## Document segment
“Uther Was A Black-Bearded Madman” Part 4
Saturday, May 29, 2010
posted by Keith Taylor
Previous Posts In This Series:
1. “Uther Was A Black-Bearded Madman” Part 1
2. “Uther Was A Black-Bearded Madman” Part 2
3. “Uther Was A Black-Bearded Madman” Part 3
4. A Bloodstained Map of Britain
(As with other posts in this series, I am taking the brief mentions of Uther Pendragon by the Gaelic pirate Cormac Mac Art, in REH’s “Tigers of the Sea” and “Temple of Abomination”, as a basis for further speculation, and treating them as fundamental. Tie-ins with actual history are being treated as secondary to Howard’s fictional background.)
Eutherius the Gallo-Roman military commander had made Gaul too hot to hold him at last, as described in the posts linked above, paricularly #3. Having murdered Aegidius in an ambush, and later killed the Visigothic king Theodoric II in an assassination at Toulouse, he had certainly been instrumental in the death of Aegidius’s strongest supporter Count Paul, while Paul battled the Saxons at the town of Angers. Then young Syagrius, the son and successor of Aegidius, had become aware of his treachery and beaten him in battle, with the help of the Salian Franks under their ruler Childeric. While they were allies as fickle, treacherous and ready to turn as Eutherius himself, and would destroy the realm of Soissons in the end, they gave good service on that occasion. It was one of the few times Eutherius met defeat. He fled into lesser Britain (Armorica) as other defeated rebels had done before him, like the insurgent peasant Bacaudae he had trounced and butchered in his time.
The Britons of the Second Migration (458-460) had lost their leader, Riothamus, in a battle with the Visigoths. Badly wounded, he had retreated, with the remnant of his forces, to the Burgundian kingdom in south-eastern Gaul. After that he vanishes and no more is heard of him. Riothamus undoubtedly died of his wounds, and his disappearance later became part of the legend of King Arthur, wounded in a battle he lost through treachery, taken into a magical realm for healing, and prophesied to return.
Eutherius made capital out of this event in Armorica. He told the Britons there that Riothamus had died because the rulers of Soissons had used him and his forces to take the brunt of a Visigothic invasion, and failed to support them. (That probably held some truth.) Winning the alleigance of about two thousand restless expatriates, he learned much of conditions in Britain. He decided to make a bid for kingship and power there.

## Entries supplied
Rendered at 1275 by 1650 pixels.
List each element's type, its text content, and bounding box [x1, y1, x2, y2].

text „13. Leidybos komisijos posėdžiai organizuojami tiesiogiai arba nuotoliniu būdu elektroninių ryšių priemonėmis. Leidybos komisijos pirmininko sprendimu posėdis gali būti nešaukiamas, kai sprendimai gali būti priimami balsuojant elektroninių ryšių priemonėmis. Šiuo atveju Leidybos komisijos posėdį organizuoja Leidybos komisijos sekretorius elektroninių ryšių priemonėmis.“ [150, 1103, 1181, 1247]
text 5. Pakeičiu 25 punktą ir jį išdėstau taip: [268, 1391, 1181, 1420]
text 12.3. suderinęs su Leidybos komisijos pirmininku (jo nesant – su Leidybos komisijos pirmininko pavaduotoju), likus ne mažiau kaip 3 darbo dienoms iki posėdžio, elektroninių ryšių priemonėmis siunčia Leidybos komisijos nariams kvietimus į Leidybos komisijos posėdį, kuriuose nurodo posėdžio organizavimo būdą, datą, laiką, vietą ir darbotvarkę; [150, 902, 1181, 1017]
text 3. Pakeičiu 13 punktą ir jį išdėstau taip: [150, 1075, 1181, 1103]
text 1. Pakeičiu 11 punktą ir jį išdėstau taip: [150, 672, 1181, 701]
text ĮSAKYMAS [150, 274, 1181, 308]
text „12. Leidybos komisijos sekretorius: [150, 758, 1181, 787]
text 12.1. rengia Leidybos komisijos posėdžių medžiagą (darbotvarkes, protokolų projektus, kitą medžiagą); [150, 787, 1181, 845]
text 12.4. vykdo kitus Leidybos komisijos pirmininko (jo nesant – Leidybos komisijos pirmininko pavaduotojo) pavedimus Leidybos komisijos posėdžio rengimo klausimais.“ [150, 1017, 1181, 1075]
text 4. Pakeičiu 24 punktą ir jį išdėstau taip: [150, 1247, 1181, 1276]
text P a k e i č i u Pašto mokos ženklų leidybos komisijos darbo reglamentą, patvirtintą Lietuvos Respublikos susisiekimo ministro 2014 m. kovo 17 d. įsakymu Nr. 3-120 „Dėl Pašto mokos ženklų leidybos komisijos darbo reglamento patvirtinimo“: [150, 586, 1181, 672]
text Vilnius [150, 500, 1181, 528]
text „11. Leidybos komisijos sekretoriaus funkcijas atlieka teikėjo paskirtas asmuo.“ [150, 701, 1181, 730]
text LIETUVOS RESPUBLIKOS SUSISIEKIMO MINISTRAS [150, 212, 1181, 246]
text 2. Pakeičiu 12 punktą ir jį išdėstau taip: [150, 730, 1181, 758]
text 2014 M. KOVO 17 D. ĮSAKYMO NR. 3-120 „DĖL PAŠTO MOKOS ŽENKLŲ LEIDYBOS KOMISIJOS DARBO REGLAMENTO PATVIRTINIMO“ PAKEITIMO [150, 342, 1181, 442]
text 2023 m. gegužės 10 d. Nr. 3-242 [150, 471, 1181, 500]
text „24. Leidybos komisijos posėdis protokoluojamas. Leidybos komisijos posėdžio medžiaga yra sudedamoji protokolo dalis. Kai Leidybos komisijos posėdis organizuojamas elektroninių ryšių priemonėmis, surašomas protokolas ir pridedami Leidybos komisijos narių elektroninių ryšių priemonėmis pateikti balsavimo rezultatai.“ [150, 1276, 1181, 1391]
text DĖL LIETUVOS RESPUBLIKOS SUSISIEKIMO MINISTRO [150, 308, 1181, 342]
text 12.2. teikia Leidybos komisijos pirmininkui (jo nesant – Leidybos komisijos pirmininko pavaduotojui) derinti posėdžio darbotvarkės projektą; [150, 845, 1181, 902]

## Work to do
a) Answer these questions from the blog post:
(i) Who helped Syagrius defeat Eutherius in battle?
(ii) Where did the wounded Riothamus retreat with the remnant of his forces?
(iii) Roughly how many expatriates did Eutherius win to his allegiance in Armorica?
b) List every line of the records that contains the word "išdėstau".
The blog post and the records are unrelated to each other.

## Solution list
a)
(i) The Salian Franks under their ruler Childeric.
(ii) To the Burgundian kingdom in south-eastern Gaul.
(iii) About two thousand.

b)
text 5. Pakeičiu 25 punktą ir jį išdėstau taip: [268, 1391, 1181, 1420]
text 3. Pakeičiu 13 punktą ir jį išdėstau taip: [150, 1075, 1181, 1103]
text 1. Pakeičiu 11 punktą ir jį išdėstau taip: [150, 672, 1181, 701]
text 4. Pakeičiu 24 punktą ir jį išdėstau taip: [150, 1247, 1181, 1276]
text 2. Pakeičiu 12 punktą ir jį išdėstau taip: [150, 730, 1181, 758]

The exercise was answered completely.